Um dos pontos mais polêmicos da LGPD deverá ser a sua relação com empresas estrangeiras atuando no Brasil. A lei no Brasil terá validade para todas as empresas que atuam aqui, explorando o tratamento de dados pessoais em território nacional. Isso significa que gigantes como Google, WhatsApp, Facebook e Instagram estão sujeitos à nova regulamentação, quando o dado for captado em terra brasileira.

Com a iminente e anunciada integração entre os aplicativos WhatsApp, Facebook e Instagram, por exemplo, haverá discussão sobre se há autorização para captação de dados dos usuários. O argumento é que a pessoa pode ter autorizado somente em uma das 3 redes sociais, ou até mesmo em nenhuma delas.

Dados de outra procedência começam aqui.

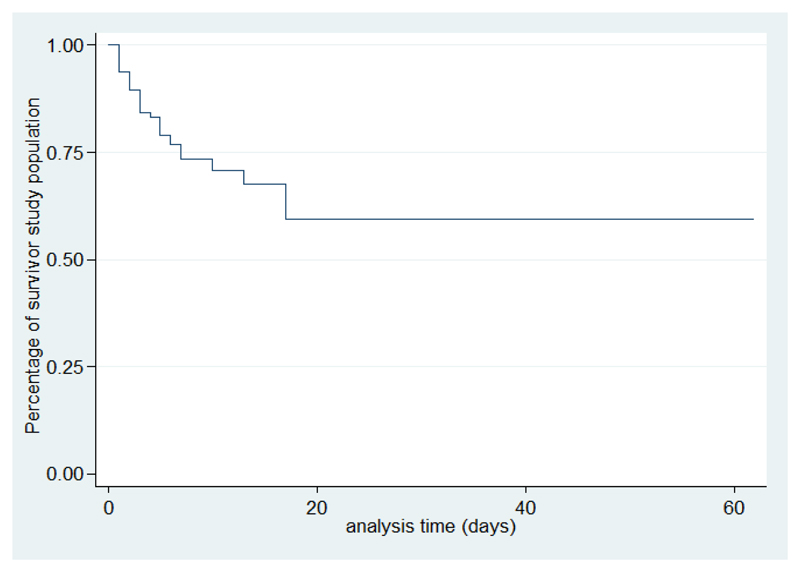
Survival analysis curve of Kaplan-Meier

A discussão promete ir longe, e provavelmente teremos muitas batalhas na justiça.

Se não há um consenso claro em relação à utilização destes dados e à forma como são captados (criptografados ou não), não há nenhuma garantia em relação à segurança deles e não utilização. O Facebook tem sofrido um processo grande e desgastante nos EUA, com audições na câmara dos deputados e no senado, para tentar esclarecer essas questões de forma técnica.

LGPD

Com a LGPD, será que os dados de navegação dos consumidores estarão finalmente seguros?

Fiscalização e Categorias de dados especiais na LGPD

Com a LGPD, surge também a figura da ANPD – Agência Nacional de Proteção de Dados. É ela quem deverá zelar pelo cumprimento da lei, acompanhando as ações das empresas. Caberá à ANPD solicitar relatórios de risco à privacidade, quando detectar que há conduta perigosa, e aplicar as sanções previstas em lei.

Este órgão terá papel fundamental no funcionamento da LGPD, com a esperança que haja uma construção colaborativa da Autoridade com a iniciativa privada.

Alguns dados pessoais foram classificados pela Lei como sensíveis. Eles integram uma categoria especial por representar normalmente uma possibilidade de preconceito no caso do seu tratamento indevido. Dados de saúde, raça, genética, biometria, crenças e opiniões políticas terão condições específicas para tratamento.

A ideia é manter o máximo possível de proteção sobre o indivíduo, mas também não impedindo novos negócios que são pautados na moeda de economia digital, que são justamente os dados pessoais.

Com a LGPD, as empresas terão mais responsabilidade sobre o tratamento desses dados. Se irá funcionar, somente o tempo irá dizer, mas é um novo Compliance, que agora visa o uso ético e seguro dessa comoditie tão relevante.